Любопытно, что одной из главных тем постпроцессионализма был структурализм, который довольно тревожно сидел в рамках полностью развитой постмодернистской парадигмы. Французский социальный антрополог Клод Лжви-Стросс развил свои исследования по отражению принципов ментального упорядочения в родственных системах, нарративах и других аспектах культуры хьюменов в послевоенные десятилетия, с небольшим, но воодушевленным слежением в культурной антропологии в 1960-х и 1970-х годах.
В начале 1980-х годов Ян Ходдер проводил свою собственную этноархеологическую полевую работу в Африке и видел большой потенциал в том, чтобы рассматривать археологические культурные сообщества как формы молчаливого общения, в которых мысли и социальные нормы находят отражение или оспариваются через паттернизм.
Однако в течение нескольких лет, до конца 1980-х годов, Ходдер дистанцировался от структурализма на том основании, что он не оставил места для индивидуальной или уникальной формы отдельных культур в свое особое время.
Действительно, структурализм - это грандиозный нарратив, претендующий на применимость во все времена и места и основанный на концепции, согласно которой каждое общество, а также человеческий разум в целом, имеют свой язык, воплощающий правила или понятия, которые выражаются вербально или через символические аспекты материальной культуры.
Еще одна трудность, с которой столкнулись критики в археологии, заключалась в том, с какой легкостью утверждение может освободить себя от любой формы подтверждения.
Тем не менее, многие постпроцессионалисты считают, что символическое прочтение материальной культуры является плодотворным подходом и широко используется до сих пор. Улучшение доверия было достигнуто путем смещения внимания от Лжви-Страуса и его слишком упрощенного поиска повторяющихся кросс-культурных структур ума к другому французскому антропологу культуры, Пьеру Бурдье, Ходдеру и другим.
Концепция бурдиевской габитусной концепции предусматривала создание узора в поведении человека, отраженного, например, в форме и внутреннем плане и отделке домов, в виде текста, в котором из поколения в поколение представлялся и укреплялся набор ценностей, без сознательного намерения членов этого общества.
Эта более гибкая теория допускает непреднамеренное воздействие изменений в поведении на воспроизводство определенных образов жизни. Тем не менее, критика по-прежнему заключается в том, что современное прочтение модели архитектуры дома или формы захоронения в отсутствие голосов прошлого, как в современных текстах, склонно к циркулярности рассуждений.
Как мы можем знать, что интерпретация соответствует любому сознательному мнению соответствующего общества прошлого?
Однако именно Ходдер наиболее заметно сместил археологическую теорию из структурализма в набор теорий постструктурализма, получивших широкое название и взятых из континентальных разработок в гуманистические годы.

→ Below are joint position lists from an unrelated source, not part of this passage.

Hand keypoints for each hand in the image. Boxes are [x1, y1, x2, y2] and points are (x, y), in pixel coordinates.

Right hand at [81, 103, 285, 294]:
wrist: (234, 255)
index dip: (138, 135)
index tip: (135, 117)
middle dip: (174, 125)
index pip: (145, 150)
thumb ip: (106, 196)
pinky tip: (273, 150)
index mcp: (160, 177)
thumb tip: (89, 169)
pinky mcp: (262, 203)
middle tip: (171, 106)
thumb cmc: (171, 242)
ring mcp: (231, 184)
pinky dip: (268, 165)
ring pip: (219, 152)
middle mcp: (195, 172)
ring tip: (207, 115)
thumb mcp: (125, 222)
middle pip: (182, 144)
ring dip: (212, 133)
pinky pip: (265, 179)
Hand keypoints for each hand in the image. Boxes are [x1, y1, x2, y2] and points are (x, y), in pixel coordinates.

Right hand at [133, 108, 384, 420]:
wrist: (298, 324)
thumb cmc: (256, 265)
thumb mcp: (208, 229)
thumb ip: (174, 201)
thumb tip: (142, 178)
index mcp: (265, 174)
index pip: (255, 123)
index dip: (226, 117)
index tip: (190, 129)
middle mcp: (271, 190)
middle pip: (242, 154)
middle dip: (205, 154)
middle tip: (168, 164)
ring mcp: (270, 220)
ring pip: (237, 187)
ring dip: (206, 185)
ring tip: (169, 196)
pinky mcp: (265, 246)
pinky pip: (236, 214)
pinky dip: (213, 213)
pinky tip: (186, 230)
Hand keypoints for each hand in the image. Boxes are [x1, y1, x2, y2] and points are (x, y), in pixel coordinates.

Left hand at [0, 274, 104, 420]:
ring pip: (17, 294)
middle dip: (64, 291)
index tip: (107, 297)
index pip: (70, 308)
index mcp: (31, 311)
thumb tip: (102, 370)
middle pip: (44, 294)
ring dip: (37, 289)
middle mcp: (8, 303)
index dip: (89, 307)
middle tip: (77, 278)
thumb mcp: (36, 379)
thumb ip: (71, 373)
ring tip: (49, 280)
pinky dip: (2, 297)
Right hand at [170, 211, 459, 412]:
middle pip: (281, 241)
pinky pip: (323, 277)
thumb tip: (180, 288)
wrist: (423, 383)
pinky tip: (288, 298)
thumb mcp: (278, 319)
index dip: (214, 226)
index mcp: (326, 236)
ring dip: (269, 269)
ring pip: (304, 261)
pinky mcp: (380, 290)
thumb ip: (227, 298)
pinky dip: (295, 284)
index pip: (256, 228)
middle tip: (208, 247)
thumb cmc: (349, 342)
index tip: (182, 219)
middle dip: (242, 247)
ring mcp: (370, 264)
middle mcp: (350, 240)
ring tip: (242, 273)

Конкретные влияния - это акцент на открытых и скрытых властных структурах в прошлом и настоящем, роль текста и символического поведения, но не в глобальном менталитете, как в структурализме, а через гибкие и диалектические отношения, в которых отдельные субъекты подходят или сопротивляются словами.
Это краткое резюме указывает на некоторые очевидные недостатки постмодернизма, но есть и хорошие моменты. Новая археология часто была слишком оптимистична в отношении силы позитивистского мышления, даже иногда утверждая, что законы поведения человека могут быть получены подобно законам в естественных науках.
Крупномасштабные модели, которым отдавалось предпочтение в процессе, оставляли мало места для жизни или намерений людей, в то время как экология и технологии регулировали меняющиеся концепции и убеждения.
Археология часто рассматривалась как нейтральная научная практика, несмотря на то, что государства по-прежнему стремятся финансировать археологию на национальном уровне.